What you will do
Please, without any pictures, set down exactly the part of the listing below that opens with the line containing "Points +1053" and closes with the line containing "Whether it’s the joy of splashing through".
= = = = = = =
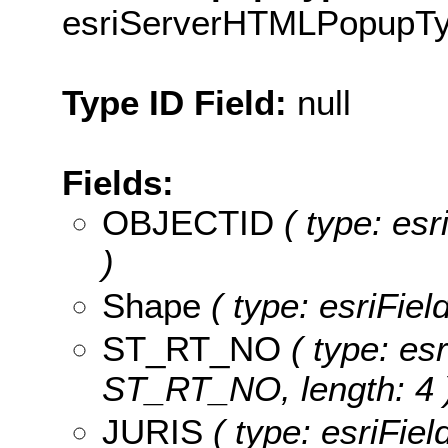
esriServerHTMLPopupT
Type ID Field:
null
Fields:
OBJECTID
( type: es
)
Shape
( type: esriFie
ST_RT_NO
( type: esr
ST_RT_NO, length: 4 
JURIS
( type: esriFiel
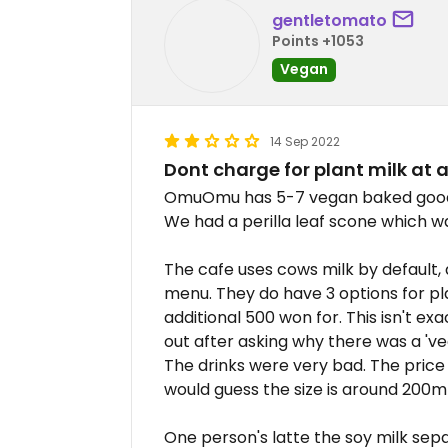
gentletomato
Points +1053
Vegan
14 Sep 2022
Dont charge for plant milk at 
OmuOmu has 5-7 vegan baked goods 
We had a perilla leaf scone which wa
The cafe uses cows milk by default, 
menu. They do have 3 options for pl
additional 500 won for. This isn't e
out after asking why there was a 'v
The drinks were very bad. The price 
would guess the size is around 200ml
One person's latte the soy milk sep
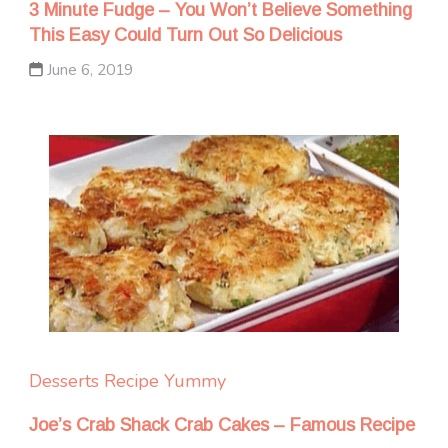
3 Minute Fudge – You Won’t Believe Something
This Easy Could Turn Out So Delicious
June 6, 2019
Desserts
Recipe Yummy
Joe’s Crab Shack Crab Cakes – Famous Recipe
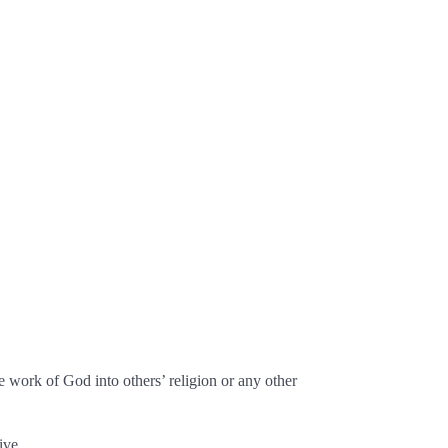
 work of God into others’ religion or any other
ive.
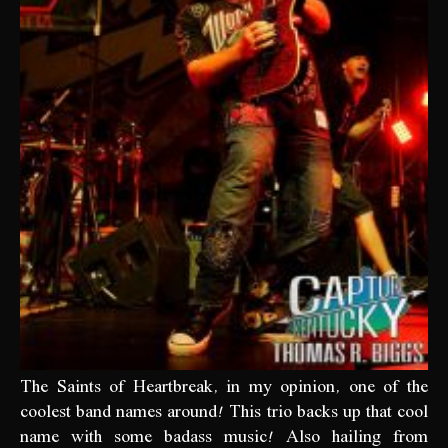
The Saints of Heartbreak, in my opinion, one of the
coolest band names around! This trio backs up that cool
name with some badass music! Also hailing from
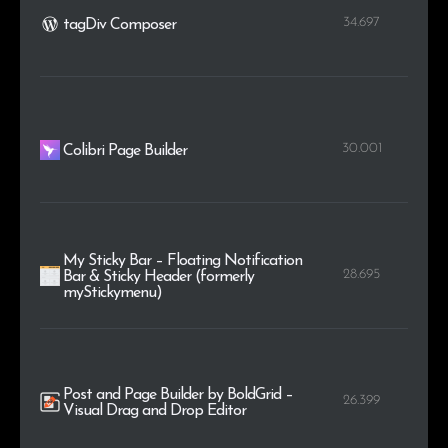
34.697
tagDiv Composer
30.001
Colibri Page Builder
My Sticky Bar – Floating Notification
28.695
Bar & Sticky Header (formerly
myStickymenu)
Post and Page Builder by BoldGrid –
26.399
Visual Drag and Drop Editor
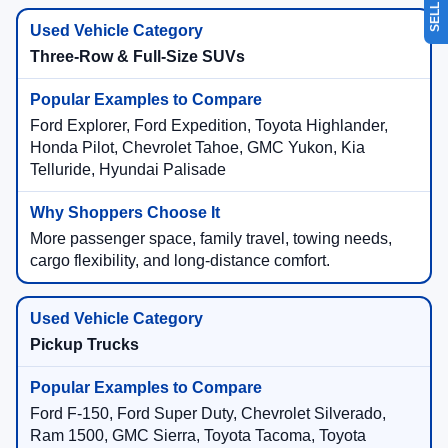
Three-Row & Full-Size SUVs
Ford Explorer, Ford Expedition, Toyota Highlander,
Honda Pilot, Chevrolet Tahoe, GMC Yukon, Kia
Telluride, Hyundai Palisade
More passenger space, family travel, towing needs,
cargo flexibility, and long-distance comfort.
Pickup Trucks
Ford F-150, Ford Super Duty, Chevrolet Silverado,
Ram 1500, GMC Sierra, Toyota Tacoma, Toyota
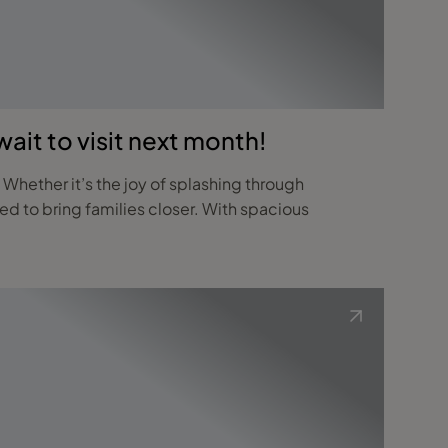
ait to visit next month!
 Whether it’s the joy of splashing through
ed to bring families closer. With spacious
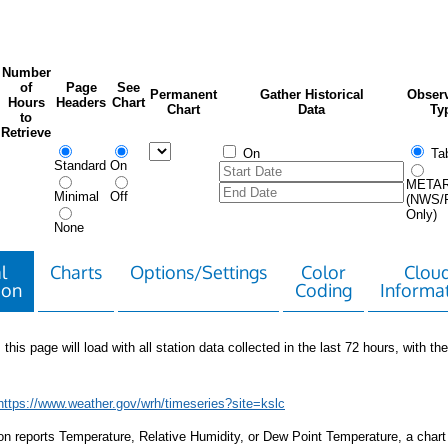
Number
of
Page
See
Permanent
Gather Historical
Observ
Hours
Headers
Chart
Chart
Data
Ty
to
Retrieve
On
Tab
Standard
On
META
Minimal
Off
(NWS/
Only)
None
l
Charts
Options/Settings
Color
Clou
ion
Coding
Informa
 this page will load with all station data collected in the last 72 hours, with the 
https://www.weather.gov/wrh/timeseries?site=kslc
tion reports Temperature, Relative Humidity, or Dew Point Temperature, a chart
= = = = = = =
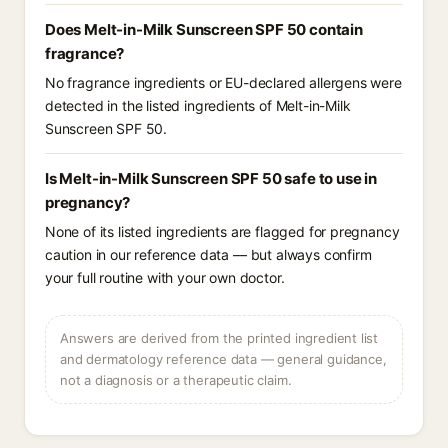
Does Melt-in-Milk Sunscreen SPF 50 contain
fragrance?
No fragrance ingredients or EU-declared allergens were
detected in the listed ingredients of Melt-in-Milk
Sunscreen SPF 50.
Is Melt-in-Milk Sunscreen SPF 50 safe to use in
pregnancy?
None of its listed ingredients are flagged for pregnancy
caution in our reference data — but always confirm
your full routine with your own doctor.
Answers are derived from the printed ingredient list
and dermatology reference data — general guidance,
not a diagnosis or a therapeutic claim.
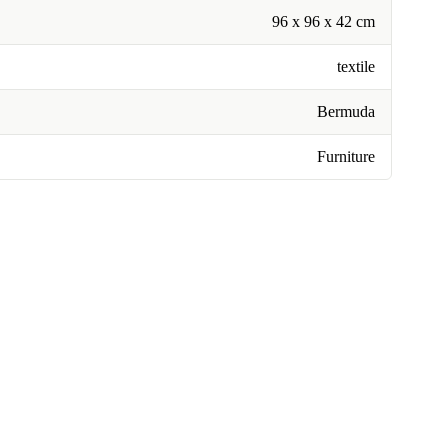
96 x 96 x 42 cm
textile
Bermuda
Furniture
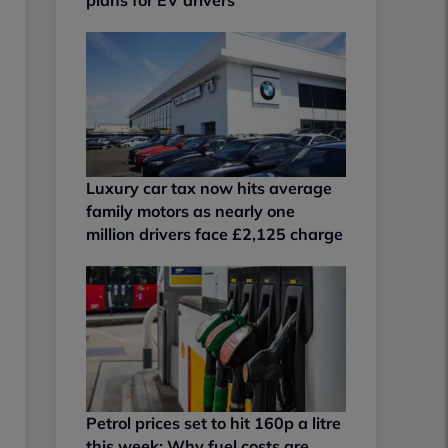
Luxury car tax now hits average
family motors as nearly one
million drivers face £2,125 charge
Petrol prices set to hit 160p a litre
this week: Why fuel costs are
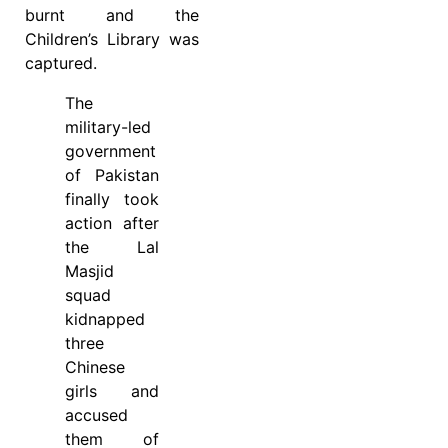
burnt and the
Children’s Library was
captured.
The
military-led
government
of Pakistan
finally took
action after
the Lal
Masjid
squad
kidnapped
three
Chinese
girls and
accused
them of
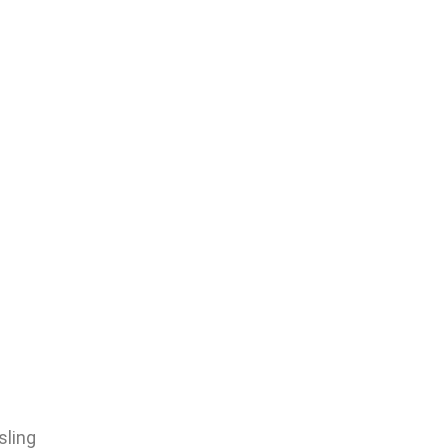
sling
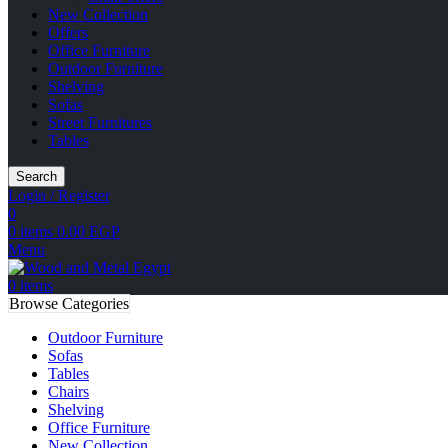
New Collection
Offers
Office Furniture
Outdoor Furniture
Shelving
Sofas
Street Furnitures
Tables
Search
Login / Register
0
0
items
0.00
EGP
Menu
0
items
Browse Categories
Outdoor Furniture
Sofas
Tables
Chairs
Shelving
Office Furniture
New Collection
= = = = = = =
Finished task
Points +1053
Vegan
14 Sep 2022
Dont charge for plant milk at 
OmuOmu has 5-7 vegan baked goods 
We had a perilla leaf scone which wa
The cafe uses cows milk by default, 
menu. They do have 3 options for pl
additional 500 won for. This isn't e
out after asking why there was a 'v
The drinks were very bad. The price 
would guess the size is around 200ml
One person's latte the soy milk sep
3 Minute Fudge – You Won’t Believe Something
This Easy Could Turn Out So Delicious
June 6, 2019
Desserts
Recipe Yummy
Joe’s Crab Shack Crab Cakes – Famous Recipe
 work of God into others’ religion or any other
ive.
The Saints of Heartbreak, in my opinion, one of the
coolest band names around! This trio backs up that cool
name with some badass music! Also hailing from
34.697
tagDiv Composer
30.001
Colibri Page Builder
My Sticky Bar – Floating Notification
28.695
Bar & Sticky Header (formerly
myStickymenu)
Post and Page Builder by BoldGrid –
26.399
Visual Drag and Drop Editor
Three-Row & Full-Size SUVs
Ford Explorer, Ford Expedition, Toyota Highlander,
Honda Pilot, Chevrolet Tahoe, GMC Yukon, Kia
Telluride, Hyundai Palisade
More passenger space, family travel, towing needs,
cargo flexibility, and long-distance comfort.
Pickup Trucks
Ford F-150, Ford Super Duty, Chevrolet Silverado,
Ram 1500, GMC Sierra, Toyota Tacoma, Toyota
ait to visit next month!
 Whether it’s the joy of splashing through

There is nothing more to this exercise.